WHAT YOU WILL DO: Output the line that contains "right hip: (1027, 498)", then every line beneath it through the end of the records, exactly as given and with no other lines.
__________________________________________________
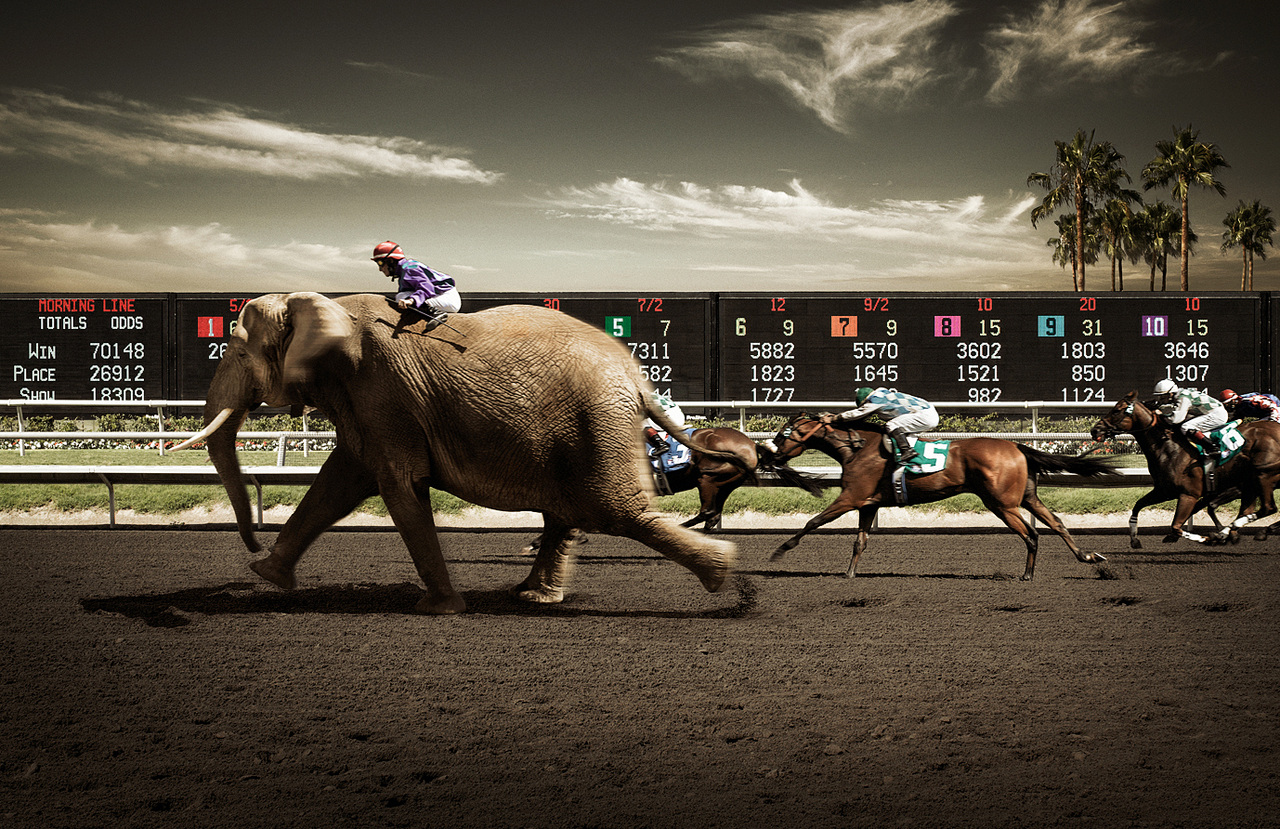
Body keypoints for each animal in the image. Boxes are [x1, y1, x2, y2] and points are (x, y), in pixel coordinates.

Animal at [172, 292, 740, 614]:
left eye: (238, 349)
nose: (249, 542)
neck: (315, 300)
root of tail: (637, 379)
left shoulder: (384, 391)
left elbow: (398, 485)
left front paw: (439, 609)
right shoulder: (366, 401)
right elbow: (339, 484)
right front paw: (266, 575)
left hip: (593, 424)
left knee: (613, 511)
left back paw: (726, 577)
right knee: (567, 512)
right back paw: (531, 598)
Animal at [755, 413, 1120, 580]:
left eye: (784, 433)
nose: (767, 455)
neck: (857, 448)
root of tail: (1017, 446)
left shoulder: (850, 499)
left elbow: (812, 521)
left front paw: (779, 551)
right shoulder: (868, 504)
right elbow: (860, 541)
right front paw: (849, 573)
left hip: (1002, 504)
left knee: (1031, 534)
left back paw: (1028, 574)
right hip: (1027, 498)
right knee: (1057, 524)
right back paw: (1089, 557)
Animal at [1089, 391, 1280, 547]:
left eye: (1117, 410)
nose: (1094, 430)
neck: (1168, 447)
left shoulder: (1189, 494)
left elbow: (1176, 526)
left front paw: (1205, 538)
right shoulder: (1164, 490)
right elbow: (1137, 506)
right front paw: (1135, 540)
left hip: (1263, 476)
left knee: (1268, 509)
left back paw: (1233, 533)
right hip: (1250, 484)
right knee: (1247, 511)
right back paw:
__________________________________________________
FINISHED TASK:
right hip: (1027, 498)
right knee: (1057, 524)
right back paw: (1089, 557)
Animal at [1089, 391, 1280, 547]:
left eye: (1117, 410)
nose: (1094, 430)
neck: (1168, 447)
left shoulder: (1189, 494)
left elbow: (1176, 526)
left front paw: (1205, 538)
right shoulder: (1164, 490)
right elbow: (1137, 506)
right front paw: (1135, 540)
left hip: (1263, 476)
left knee: (1268, 509)
left back paw: (1233, 533)
right hip: (1250, 484)
right knee: (1247, 511)
right back paw:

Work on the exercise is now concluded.